A proposal to upskill the 81% of Grade 4 children in South Africa who can’t read

The recently published 2021 Progress in International Reading Literacy Study (PIRLS) found that 81% of Grade 4 learners in South Africa can’t read for meaning. This is up from 78% in 2016, largely on the back of the Covid-19 pandemic.  

The study showed that Grade 4s lost the equivalent of 80% of a year of learning between 2016 and 2021, while others show Grade 1 and 2 learners may have lost more than one full year of learning. South Africa was making small gains in reading in the decade before Covid-19. The PRILS results show that our literacy levels are now back to where they were in 2011 (when 82% of Grade 4s couldn’t read). 

Our system has lost a decade of slow, but steady progress. 

The steepest declines were found across the more rural provinces of Limpopo, Free State and Mpumalanga, where teaching is largely delivered in Sepedi, Sesotho, isiNdebele, Xitsonga and Setswana.  

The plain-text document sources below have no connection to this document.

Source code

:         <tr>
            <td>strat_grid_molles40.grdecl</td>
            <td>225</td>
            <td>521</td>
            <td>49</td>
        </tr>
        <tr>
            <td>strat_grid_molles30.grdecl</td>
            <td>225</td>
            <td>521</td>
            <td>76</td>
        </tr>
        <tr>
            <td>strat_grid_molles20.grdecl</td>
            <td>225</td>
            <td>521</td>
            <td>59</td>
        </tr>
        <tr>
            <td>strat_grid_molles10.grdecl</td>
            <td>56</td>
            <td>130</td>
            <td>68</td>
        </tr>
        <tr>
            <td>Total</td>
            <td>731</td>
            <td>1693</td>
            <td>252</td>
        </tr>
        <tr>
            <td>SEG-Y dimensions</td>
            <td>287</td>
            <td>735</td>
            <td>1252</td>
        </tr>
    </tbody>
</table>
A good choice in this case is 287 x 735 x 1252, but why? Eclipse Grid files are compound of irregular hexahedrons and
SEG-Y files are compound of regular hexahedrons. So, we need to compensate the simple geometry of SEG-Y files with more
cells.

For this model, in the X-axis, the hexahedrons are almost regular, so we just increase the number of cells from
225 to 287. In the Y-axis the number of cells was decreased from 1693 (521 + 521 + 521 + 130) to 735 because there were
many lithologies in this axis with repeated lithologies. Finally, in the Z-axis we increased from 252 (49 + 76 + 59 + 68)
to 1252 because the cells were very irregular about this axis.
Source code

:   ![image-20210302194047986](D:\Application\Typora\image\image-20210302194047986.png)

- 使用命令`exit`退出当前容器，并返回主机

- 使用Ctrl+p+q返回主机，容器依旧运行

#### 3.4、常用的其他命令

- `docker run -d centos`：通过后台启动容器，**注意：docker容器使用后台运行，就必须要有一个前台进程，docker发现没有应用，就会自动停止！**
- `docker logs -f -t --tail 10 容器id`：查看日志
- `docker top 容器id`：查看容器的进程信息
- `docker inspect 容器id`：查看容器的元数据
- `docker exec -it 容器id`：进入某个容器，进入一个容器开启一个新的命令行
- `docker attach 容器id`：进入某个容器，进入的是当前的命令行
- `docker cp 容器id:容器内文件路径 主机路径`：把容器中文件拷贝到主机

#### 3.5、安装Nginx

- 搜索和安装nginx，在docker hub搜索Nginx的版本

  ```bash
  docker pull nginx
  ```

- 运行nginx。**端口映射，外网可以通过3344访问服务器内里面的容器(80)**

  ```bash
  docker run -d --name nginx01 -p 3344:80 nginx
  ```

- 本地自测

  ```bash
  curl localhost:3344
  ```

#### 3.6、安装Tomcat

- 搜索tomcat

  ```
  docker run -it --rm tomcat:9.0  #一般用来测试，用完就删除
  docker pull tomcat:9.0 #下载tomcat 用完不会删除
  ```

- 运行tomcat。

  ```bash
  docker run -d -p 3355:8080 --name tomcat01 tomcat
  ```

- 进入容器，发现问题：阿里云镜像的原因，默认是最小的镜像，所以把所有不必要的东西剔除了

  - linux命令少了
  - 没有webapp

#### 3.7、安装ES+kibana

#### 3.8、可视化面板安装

The results particularly reinforce what we already know about the effects of the pandemic on learning for disadvantaged learners in no-fee schools, who were in grades 1 to 4 with little grounding in foundational reading skills over that period. It widened already large inequalities between no-fee and fee-charging schools. Without an urgent, large-scale and effective response, this generation will experience poor learning outcomes, which will lead to higher dropout rates, and increased levels of inequality, future unemployment and poverty.